_Task description_. Reproduce only the entries from the line with "left hip: (160, 465, 7)" to the line with "left elbow: (358, 346, -9)", swapping "hip" for "hip joint" and leaving everything else unchanged.

_Dataset extract_.
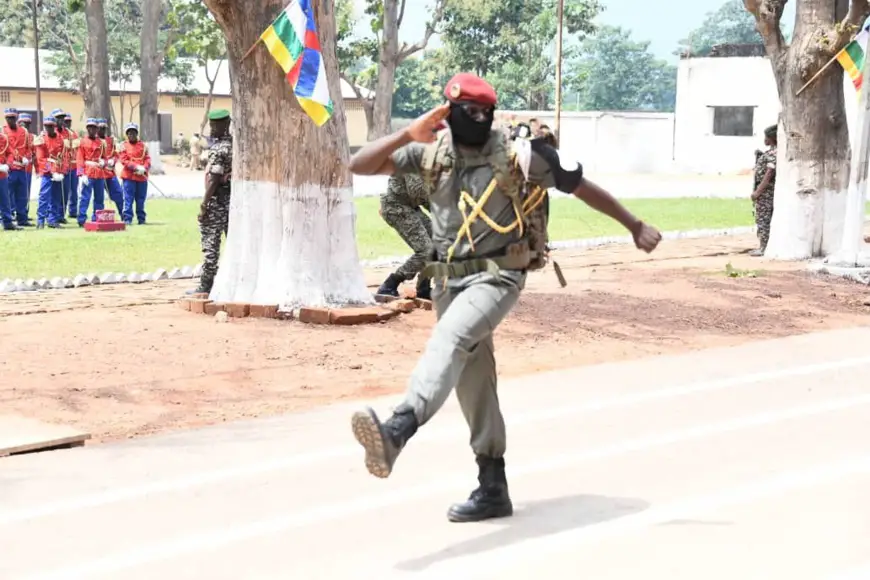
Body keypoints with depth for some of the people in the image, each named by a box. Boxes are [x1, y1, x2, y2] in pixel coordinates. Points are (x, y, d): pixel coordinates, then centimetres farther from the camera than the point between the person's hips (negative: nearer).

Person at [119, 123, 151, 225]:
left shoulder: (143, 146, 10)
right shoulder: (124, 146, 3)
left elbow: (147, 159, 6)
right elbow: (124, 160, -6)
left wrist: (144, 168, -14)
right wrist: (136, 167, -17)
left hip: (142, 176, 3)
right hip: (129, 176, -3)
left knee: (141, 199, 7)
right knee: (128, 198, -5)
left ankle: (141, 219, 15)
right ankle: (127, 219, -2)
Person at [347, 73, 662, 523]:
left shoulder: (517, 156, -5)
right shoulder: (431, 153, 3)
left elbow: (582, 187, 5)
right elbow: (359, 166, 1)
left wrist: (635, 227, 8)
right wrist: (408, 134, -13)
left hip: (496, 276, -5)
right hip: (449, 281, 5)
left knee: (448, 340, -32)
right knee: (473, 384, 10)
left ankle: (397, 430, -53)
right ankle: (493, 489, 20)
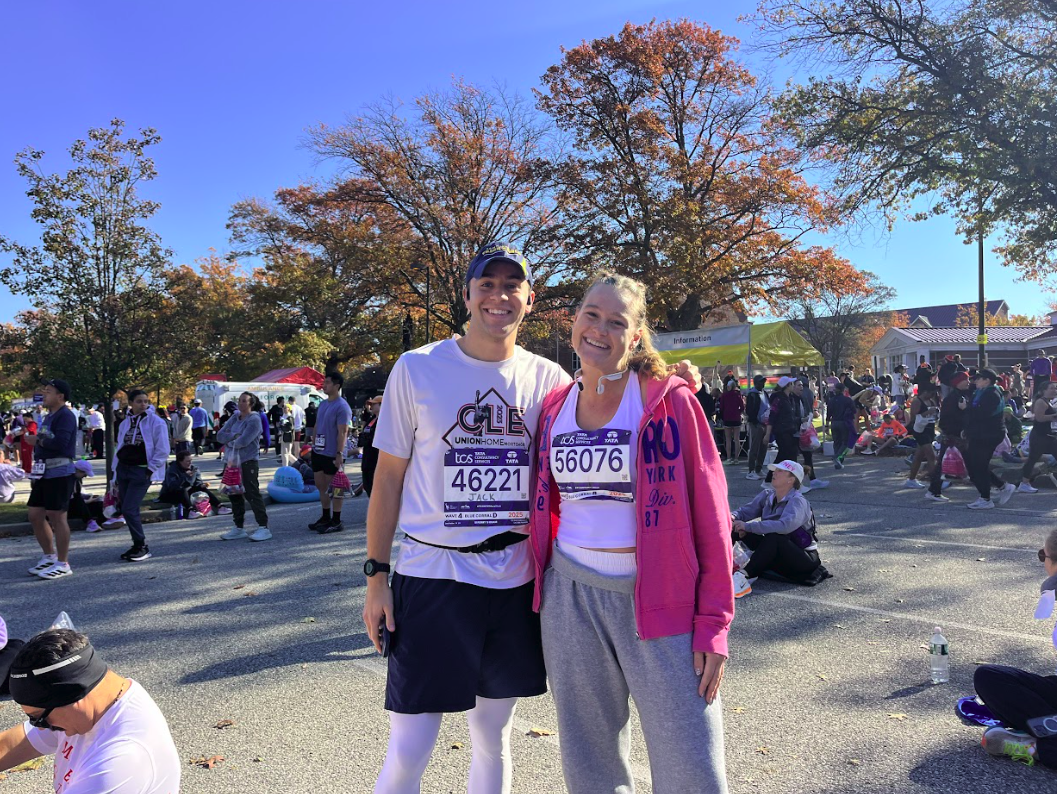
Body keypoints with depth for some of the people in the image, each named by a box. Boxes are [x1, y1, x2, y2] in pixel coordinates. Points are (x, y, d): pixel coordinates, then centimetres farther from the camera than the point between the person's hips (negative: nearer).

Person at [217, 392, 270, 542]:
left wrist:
...
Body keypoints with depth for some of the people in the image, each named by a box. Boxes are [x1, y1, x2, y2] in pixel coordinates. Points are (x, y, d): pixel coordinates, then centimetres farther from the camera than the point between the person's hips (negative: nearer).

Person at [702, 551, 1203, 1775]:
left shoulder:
--
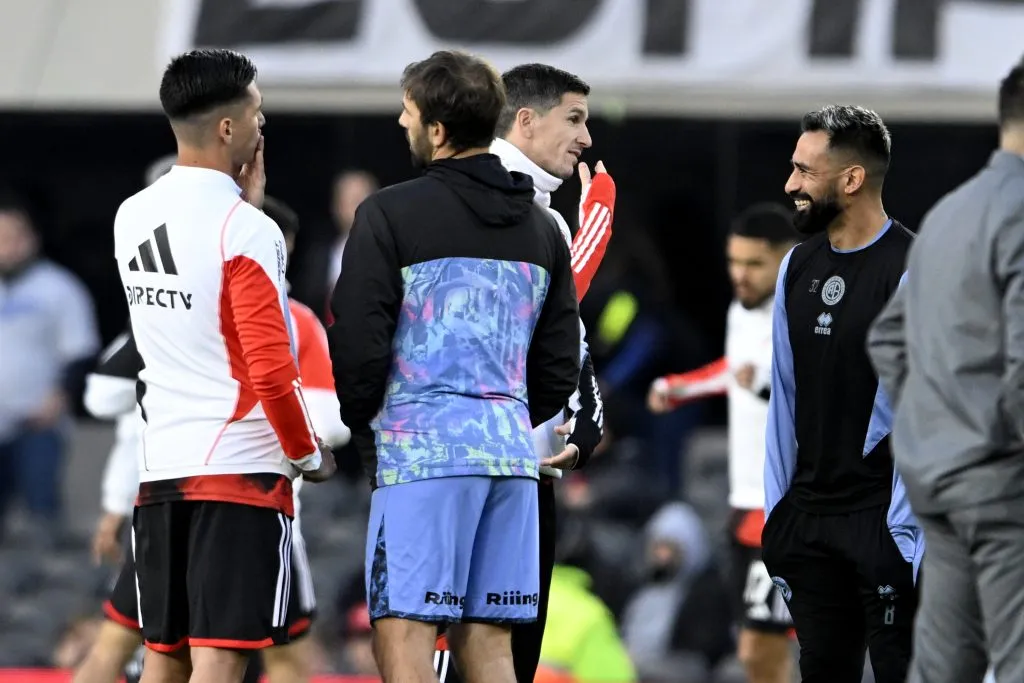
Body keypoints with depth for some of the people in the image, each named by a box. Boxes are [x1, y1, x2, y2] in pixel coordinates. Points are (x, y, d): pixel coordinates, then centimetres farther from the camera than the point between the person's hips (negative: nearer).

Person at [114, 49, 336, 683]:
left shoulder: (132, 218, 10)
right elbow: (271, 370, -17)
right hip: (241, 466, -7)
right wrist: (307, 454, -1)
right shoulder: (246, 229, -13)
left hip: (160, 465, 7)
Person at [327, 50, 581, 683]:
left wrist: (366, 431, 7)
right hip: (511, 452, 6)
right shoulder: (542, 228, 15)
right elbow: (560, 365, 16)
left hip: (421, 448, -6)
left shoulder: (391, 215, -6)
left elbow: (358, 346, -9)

_Solution to this task_.
left hip joint: (160, 465, 7)
Person at [327, 50, 581, 683]:
left wrist: (366, 431, 7)
right hip joint: (511, 452, 6)
right shoulder: (542, 228, 15)
right elbow: (560, 365, 16)
left hip joint: (421, 448, -6)
left shoulder: (391, 215, -6)
left elbow: (358, 346, -9)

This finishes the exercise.